Set of tasks
a: Answer these questions using the forum text on array calculations:
(i) For the sake of argument, what values does the writer give to A through E?
(ii) How many doubles are in each of the arrays value[] and change[]?
(iii) Where does the person sharing the attempted code believe the issue lies?
Mark your answers (i), (ii), (iii), one per line.
b: Pick up the forum text on array calculations at the point where it stops, and write the next part.

Text shown
.....

Writing pseduocode (writing in layman's terms) helps no matter what programming language you are writing in. Once you have that written down, the syntax tends to slide in nicely.

(B - A) / A can't be calculated unless A and B and the rest of the letters have numerical values, so that's a question even before getting to the array aspect of your question. I assume that all the types are doubles? You don't mention that. Best not to assume anything. For the sake of arguments, let's say everything is a double and {A,B,C,D,E} have values 1.0 to 5.0 respectively, so the math works.

So presumably you have an array of 1000 doubles called value[] and an array of 1000 doubles called change[] and you're trying to calculate change[] from value[]. Each individual calculation would go like this.

change[i] = (value[i+1]-value[i]) / value[i];

Sticking it in a for-loop would be something like this.

for(int i = 0; i < 999; i++)
{
    change[i] = (value[i+1]-value[i]) / value[i];
}

This is the code that I attempted to do. Notice that the first half shows my attempt and the second half clarifies what I would like the for command to do. I believe that my issue is in how I define the arrays. Thank you again for your help, its much appreciated.

#include <iostream>
using namespace std;

int main ()

.....

Source data
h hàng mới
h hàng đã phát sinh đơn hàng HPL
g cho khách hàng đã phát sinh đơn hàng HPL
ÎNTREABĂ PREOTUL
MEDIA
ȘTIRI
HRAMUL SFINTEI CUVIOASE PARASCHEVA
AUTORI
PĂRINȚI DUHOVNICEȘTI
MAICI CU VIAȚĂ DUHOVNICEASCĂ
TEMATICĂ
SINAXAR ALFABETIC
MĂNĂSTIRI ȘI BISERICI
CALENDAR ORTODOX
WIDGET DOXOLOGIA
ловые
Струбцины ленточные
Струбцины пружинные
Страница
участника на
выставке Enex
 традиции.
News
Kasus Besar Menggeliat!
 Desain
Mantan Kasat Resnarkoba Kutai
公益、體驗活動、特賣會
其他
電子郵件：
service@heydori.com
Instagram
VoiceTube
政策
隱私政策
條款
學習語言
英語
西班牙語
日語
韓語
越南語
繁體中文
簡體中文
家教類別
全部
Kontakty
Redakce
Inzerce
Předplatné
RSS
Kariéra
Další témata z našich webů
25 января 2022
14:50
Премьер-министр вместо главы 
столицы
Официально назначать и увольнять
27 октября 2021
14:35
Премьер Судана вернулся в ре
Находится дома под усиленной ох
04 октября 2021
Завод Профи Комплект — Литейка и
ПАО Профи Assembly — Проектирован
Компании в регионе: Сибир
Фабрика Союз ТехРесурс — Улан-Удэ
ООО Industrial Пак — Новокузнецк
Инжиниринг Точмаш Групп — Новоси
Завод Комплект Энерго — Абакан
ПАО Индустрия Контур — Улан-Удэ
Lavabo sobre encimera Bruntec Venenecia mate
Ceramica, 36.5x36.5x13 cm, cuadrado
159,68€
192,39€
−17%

.....

Answers to the problems
a:
(i) A through E are given the values 1.0 to 5.0 respectively.
(ii) Each array holds 1000 doubles.
(iii) The issue is believed to lie in how the arrays are defined.

b:
{


/*This is my attempt to fix the problem */

    int  value[]={16.3,2.5,4.7,6.2,3.4};

    for(int i=0; i<5; i++);
        {
            cout << int change[i]=(value[i+1]-value[i])/value[i] << endl;;
        }

/*This is what I would actually like the for command to do */

 double array[5]={1.01,2.22,3.03,4.04,5.05};
    cout << (array[1]-array[0]) / array[0] << endl;
    cout << (array[2]-array[1)]) / array[1] << endl;
    cout << (array[3]-array[2]) / array[2] << endl;
    cout << (array[4]-array[3]) / array[3] << endl;
    cout << (array[5]-array[4]) / array[4] << endl;


    return 0;
}

Change line 12 from

for(int i=0; i<5; i++);

to

for(int i=0; i<4; i++)

i cannot equal 4. If it does, you are referencing value[i+1]. Stick 4 in there for i and you get value[4+1] = value[5]. That's illegal since value[] has five elements, so valid indexes would be 0 through 4.

Second, not that I got rid of the semicolon. For-loops don't have semi-colons.

Now for line 14...

You can't do this...

int change[i]

You need to declare the array like you did in line 10, just don't use any values.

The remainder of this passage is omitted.